══ SUPPLIED PASSAGE

5.2 Model training result

5.2.1 Model performance metrics

After selecting at the Model 1 as shown above, we can see from the 100% Precision, 100% Recall, and 100% F1 score that the model performance is quite good. We can also check the performance per label (missing component), and we’ll be happy to find that all three labels’ F1 scores are above 93%, and the Average IoUs are above 85%. This result is satisfying for this small dataset that we demonstrated in the post.

5.2.2 Visualization of synthetic defects detection in the test dataset.

As the following image shows, each image will be defected as an normal or anomaly label with a confidence score. If it’s an anomaly, then it will show a mask over the abnormal area in the image with a different color for each defect type.

The following is an example of combined missing components (three defects in this case) in the test dataset:

Next you can compile and package the model as an AWS IoT Greengrass component following the instructions in this post, Identify the location of anomalies using Amazon Lookout for Vision at the edge without using a GPU, and run inferences on the model.

6. Test the Lookout for Vision model trained on synthetic data against real defects

To test if the model trained on the synthetic defect can perform well against real defects, we picked a dataset (aliens-dataset) from here to run an experiment.

First, we compare the generated synthetic defect and the real defect. The left image is a real defect with a missing head, and the right image is a generated defect with the head removed using an ML model.

Real defect

Synthetic defect

Second, we use the trial detections in Lookout for Vision to test the model against the real defect. You can either save the test images in the S3 bucket and import them from Amazon S3 or upload images from your computer. Then, select Detect anomalies to run the detection.

Finally, you can see the prediction result of the real defect. The model trained on synthetic defects can defect the real defect accurately in this experiment.

The model trained on synthetic defects may not always perform well on real defects, especially circuit boards which are much more complicated than this sample dataset. If you want to retrain the model with real defects, then you can select the orange button labeled Verify machine predictions in the upper right corner of the prediction result, and then check it as Correct or Incorrect.

Then you can add the verified image and label to the training dataset by selecting the orange button in the upper right corner to enhance model performance.

════

* [TO-DO LIST]:
**A)** In the passage about Lookout for Vision, what level did the F1 scores of all three labels exceed?
**B)** Continue the passage about training and testing a Lookout for Vision model on synthetic defects, starting after its final sentence.

══ SUPPLIED RECORDS

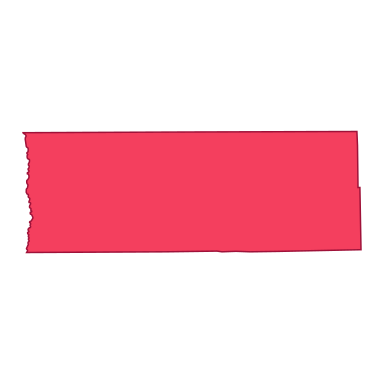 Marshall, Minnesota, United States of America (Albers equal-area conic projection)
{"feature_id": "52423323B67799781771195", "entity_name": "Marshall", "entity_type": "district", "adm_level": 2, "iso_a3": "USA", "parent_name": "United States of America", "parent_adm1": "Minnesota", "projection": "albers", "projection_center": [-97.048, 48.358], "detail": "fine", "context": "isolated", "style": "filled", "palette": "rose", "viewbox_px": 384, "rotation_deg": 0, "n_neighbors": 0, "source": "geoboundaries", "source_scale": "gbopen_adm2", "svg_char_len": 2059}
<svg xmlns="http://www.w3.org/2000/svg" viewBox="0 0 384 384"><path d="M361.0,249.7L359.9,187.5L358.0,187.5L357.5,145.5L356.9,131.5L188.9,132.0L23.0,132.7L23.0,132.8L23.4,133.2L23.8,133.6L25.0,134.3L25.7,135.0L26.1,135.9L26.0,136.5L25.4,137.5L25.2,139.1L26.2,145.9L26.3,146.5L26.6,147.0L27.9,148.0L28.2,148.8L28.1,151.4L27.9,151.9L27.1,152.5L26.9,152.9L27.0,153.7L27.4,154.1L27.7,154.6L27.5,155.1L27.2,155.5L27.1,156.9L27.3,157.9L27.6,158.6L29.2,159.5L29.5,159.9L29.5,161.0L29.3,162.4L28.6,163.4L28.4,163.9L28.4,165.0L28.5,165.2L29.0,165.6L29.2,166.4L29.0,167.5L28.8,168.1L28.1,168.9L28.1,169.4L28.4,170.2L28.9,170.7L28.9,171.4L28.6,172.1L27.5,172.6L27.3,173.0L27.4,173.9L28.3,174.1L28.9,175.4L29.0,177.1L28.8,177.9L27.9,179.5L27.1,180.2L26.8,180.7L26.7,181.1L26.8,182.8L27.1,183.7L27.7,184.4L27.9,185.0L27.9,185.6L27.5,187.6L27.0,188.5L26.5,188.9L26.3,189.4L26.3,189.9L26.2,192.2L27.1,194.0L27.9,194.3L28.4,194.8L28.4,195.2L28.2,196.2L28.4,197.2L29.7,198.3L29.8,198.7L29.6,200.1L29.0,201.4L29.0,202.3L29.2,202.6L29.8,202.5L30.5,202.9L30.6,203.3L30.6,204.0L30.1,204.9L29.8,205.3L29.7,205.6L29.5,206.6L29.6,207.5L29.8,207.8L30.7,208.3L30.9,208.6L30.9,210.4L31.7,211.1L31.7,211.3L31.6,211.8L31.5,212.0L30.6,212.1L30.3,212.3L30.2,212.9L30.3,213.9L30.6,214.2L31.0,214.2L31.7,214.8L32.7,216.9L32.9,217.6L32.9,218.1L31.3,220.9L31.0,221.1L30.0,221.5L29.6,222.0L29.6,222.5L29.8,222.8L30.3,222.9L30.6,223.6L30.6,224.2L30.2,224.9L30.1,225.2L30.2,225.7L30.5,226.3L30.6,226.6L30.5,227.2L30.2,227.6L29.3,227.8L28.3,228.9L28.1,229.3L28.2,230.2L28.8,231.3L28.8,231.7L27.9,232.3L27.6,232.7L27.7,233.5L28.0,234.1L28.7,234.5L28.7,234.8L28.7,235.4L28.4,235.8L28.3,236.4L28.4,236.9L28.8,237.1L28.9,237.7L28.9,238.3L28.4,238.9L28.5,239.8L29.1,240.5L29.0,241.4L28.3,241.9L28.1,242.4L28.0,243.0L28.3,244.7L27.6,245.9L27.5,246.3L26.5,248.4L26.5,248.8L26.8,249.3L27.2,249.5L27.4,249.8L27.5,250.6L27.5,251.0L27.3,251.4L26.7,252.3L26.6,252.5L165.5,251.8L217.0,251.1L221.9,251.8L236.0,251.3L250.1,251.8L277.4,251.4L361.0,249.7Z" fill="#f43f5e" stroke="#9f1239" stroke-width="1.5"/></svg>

════
══ SUPPLIED RECORDS

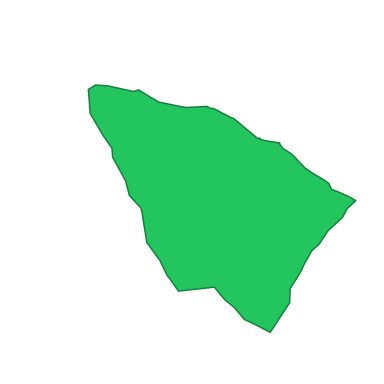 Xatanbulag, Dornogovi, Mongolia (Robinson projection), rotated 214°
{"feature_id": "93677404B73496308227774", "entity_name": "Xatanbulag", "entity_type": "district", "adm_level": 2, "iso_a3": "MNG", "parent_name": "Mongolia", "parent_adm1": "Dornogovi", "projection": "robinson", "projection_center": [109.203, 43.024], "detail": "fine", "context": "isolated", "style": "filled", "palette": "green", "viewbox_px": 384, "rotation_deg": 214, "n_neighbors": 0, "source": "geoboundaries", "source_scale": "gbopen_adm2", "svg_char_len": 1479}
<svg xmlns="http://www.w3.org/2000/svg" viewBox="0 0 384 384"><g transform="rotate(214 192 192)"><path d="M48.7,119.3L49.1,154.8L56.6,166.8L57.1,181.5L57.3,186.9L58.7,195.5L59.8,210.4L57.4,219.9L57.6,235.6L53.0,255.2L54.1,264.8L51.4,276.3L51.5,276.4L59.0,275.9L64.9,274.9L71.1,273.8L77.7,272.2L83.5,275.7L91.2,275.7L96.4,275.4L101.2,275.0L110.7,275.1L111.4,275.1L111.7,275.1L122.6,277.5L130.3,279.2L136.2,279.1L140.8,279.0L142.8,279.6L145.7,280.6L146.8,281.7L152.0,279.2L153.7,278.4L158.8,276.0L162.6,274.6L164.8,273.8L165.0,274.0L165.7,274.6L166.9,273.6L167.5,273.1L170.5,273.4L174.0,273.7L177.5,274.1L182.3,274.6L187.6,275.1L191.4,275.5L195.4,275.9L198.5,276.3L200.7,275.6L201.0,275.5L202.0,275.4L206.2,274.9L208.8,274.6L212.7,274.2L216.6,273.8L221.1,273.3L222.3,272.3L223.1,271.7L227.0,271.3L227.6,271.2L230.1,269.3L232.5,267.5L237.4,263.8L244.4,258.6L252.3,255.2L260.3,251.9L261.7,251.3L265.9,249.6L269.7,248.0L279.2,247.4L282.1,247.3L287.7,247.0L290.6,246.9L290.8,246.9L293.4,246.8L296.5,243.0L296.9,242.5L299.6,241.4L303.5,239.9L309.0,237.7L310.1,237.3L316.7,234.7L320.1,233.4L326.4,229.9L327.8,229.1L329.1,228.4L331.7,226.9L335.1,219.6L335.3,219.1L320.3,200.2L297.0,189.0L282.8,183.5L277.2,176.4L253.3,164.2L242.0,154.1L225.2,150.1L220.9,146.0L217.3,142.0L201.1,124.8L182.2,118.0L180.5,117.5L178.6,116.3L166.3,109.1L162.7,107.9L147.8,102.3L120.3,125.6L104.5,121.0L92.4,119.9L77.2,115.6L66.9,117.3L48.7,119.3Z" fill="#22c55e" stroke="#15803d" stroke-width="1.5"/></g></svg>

════

* [ANSWERS TO THE TASKS]:
**A)** 93%

**B)**
7. Cost estimation

This image augmentation pipeline for Lookout for Vision is very cost-effective. In the example shown above, Amazon SageMaker Ground Truth Labeling, Amazon SageMaker notebook, and SageMaker asynchronous endpoint deployment and inference only cost a few dollars. For Lookout for Vision service, you pay only for what you use. There are three components that determine your bill: charges for training the model (training hours), charges for detecting anomalies on the cloud (cloud inference hours), and/or charges for detecting anomalies on the edge (edge inference units). In our experiment, the Lookout for Vision model took slightly longer than one hour to complete training, and it cost $2.00 per training hour. Furthermore, you can use the trained model for inference on the cloud or on the edge with the price listed here.

8. Clean up

To avoid incurring unnecessary charges, use the Console to delete the endpoints and resources that you created while running the exercises in the post.

Open the SageMaker console and delete the following resources:
- The endpoint. Deleting the endpoint also deletes the ML compute instance or instances that support it.
  1. Under Inference, choose Endpoints.
  2. Choose the endpoint that you created in the example, choose Actions, and then choose Delete.
- The endpoint configuration.
  1. Under Inference, choose Endpoint configurations.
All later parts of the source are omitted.